▸ **Stated exercise**:
Copy the entries below word for word, starting at the line that contains "table_cell Провести сверку" and ending with the line that contains "table_cell Сарычева Н.В. [782, 1055, 1018, 1189]".

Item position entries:
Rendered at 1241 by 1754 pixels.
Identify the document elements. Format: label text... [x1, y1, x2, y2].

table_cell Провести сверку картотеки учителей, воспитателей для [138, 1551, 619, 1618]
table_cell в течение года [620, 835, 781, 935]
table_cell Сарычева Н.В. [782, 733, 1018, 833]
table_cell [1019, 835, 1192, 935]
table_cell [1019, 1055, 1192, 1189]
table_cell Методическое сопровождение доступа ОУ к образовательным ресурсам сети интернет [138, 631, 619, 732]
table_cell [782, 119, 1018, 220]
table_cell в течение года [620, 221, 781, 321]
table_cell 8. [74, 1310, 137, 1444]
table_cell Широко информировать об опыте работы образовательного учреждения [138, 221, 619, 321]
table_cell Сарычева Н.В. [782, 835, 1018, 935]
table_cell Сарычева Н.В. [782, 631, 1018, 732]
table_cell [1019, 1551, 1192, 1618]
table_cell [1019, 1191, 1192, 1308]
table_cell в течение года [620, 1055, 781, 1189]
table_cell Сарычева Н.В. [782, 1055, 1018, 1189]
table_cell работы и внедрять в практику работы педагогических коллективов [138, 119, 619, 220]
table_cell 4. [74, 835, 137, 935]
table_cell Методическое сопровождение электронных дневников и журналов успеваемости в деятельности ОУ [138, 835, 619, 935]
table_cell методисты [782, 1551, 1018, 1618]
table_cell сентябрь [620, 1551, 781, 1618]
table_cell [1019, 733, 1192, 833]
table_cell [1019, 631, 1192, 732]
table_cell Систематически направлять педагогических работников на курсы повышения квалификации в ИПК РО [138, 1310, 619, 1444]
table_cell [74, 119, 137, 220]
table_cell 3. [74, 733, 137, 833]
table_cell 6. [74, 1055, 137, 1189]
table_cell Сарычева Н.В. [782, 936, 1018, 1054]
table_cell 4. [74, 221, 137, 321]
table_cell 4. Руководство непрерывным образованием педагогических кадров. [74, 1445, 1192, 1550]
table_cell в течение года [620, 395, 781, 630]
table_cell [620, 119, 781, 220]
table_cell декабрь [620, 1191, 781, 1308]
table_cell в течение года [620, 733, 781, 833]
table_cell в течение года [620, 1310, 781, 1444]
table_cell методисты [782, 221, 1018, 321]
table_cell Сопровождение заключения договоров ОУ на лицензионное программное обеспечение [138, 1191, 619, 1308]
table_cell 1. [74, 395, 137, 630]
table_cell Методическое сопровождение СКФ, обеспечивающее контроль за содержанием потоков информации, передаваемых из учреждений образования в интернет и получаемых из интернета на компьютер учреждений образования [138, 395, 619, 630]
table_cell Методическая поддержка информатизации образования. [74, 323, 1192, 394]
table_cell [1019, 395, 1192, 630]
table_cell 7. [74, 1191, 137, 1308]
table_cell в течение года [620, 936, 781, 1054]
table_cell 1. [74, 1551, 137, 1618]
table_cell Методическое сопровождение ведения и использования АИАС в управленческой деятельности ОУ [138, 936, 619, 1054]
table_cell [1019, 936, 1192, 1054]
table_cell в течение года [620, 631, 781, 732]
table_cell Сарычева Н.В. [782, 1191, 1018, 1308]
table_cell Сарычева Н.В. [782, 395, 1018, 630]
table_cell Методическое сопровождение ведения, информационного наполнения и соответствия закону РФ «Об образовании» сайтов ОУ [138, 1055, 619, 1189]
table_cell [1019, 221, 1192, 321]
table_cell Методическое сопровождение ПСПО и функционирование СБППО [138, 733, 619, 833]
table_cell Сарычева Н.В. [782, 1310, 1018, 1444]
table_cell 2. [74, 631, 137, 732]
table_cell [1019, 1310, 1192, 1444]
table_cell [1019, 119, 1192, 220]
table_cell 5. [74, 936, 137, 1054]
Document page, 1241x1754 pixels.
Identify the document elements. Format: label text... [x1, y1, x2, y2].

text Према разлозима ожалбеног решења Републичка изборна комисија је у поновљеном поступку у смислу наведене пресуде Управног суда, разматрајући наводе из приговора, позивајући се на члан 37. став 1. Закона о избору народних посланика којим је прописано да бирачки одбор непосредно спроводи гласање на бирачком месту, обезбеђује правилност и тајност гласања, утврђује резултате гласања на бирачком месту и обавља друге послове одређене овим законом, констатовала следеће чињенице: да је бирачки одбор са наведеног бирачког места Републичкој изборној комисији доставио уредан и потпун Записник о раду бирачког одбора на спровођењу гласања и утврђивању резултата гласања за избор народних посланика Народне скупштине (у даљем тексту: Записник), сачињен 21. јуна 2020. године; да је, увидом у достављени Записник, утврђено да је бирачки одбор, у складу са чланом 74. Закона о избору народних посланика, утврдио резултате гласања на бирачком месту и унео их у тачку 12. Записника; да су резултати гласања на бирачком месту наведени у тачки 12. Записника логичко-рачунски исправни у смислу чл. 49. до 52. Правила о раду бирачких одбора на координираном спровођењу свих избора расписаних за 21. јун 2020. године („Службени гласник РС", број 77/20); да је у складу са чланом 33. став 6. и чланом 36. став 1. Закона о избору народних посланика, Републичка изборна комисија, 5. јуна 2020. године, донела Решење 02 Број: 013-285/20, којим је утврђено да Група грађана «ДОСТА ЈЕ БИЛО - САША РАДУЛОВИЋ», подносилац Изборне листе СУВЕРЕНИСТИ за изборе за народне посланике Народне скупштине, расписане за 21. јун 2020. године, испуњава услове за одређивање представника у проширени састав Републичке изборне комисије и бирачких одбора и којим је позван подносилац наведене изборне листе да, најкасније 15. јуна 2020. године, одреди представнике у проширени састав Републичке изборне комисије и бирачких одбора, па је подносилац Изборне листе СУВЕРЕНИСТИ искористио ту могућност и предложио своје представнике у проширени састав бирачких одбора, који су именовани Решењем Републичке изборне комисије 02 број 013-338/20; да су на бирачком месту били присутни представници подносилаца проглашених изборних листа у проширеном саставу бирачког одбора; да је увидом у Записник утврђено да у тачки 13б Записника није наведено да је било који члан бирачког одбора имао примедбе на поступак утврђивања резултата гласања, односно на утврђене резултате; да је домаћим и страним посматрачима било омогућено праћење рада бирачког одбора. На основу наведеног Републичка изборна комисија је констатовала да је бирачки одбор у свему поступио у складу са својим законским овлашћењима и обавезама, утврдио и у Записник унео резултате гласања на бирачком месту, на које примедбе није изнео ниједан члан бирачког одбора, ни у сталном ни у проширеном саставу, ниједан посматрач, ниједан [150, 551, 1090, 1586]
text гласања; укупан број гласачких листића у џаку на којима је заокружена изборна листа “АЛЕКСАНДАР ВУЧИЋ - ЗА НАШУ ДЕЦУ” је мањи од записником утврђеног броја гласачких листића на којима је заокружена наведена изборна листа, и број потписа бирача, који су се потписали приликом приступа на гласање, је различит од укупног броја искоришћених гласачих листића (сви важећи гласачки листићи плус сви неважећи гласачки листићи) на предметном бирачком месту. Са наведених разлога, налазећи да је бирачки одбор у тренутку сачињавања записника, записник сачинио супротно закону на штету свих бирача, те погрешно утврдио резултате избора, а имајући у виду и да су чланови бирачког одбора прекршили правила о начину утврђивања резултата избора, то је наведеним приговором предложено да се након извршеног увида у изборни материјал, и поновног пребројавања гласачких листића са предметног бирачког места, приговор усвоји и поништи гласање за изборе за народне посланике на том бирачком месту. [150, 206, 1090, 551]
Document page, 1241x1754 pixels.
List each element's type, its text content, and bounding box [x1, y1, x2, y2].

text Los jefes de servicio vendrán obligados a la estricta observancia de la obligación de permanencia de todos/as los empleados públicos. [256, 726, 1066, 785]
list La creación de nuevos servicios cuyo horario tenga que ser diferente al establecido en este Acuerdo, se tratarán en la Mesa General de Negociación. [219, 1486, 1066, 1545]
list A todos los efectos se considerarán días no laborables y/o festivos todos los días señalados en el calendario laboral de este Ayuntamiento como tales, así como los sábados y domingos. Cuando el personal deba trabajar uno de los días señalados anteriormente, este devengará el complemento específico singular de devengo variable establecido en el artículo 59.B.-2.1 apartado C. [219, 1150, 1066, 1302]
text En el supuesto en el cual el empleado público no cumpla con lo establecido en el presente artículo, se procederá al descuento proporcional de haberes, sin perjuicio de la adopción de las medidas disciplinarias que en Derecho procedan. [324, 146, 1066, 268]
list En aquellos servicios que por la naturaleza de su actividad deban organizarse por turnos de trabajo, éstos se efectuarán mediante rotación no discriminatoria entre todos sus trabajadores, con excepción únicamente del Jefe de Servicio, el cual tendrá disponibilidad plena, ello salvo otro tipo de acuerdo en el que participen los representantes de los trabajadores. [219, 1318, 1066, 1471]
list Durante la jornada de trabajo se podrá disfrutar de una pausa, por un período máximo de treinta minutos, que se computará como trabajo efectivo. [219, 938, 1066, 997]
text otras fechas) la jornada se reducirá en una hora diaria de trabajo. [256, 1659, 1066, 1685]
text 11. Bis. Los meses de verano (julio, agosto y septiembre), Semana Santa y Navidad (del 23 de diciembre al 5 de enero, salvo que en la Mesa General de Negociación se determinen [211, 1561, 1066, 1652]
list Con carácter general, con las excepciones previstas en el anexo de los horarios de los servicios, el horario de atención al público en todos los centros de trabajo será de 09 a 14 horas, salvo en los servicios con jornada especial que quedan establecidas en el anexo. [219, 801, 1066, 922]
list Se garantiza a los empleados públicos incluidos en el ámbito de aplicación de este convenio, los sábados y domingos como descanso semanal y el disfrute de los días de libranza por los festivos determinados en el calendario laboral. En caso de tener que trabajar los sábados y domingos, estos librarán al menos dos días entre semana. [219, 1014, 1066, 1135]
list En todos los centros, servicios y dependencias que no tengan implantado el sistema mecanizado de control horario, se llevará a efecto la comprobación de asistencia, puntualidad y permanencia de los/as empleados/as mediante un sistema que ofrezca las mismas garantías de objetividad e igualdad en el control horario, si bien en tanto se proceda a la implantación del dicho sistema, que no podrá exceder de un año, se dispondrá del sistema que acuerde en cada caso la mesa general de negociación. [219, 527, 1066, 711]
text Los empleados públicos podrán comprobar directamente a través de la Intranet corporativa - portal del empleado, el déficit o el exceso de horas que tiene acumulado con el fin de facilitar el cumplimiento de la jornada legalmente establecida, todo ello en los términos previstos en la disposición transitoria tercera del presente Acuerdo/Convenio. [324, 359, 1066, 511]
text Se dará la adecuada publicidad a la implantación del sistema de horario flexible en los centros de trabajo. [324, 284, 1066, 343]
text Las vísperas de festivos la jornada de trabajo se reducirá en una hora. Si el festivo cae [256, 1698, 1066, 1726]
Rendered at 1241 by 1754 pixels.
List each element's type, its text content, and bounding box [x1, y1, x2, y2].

▸ **Task result**:
table_cell Провести сверку картотеки учителей, воспитателей для [138, 1551, 619, 1618]
table_cell в течение года [620, 835, 781, 935]
table_cell Сарычева Н.В. [782, 733, 1018, 833]
table_cell [1019, 835, 1192, 935]
table_cell [1019, 1055, 1192, 1189]
table_cell Методическое сопровождение доступа ОУ к образовательным ресурсам сети интернет [138, 631, 619, 732]
table_cell [782, 119, 1018, 220]
table_cell в течение года [620, 221, 781, 321]
table_cell 8. [74, 1310, 137, 1444]
table_cell Широко информировать об опыте работы образовательного учреждения [138, 221, 619, 321]
table_cell Сарычева Н.В. [782, 835, 1018, 935]
table_cell Сарычева Н.В. [782, 631, 1018, 732]
table_cell [1019, 1551, 1192, 1618]
table_cell [1019, 1191, 1192, 1308]
table_cell в течение года [620, 1055, 781, 1189]
table_cell Сарычева Н.В. [782, 1055, 1018, 1189]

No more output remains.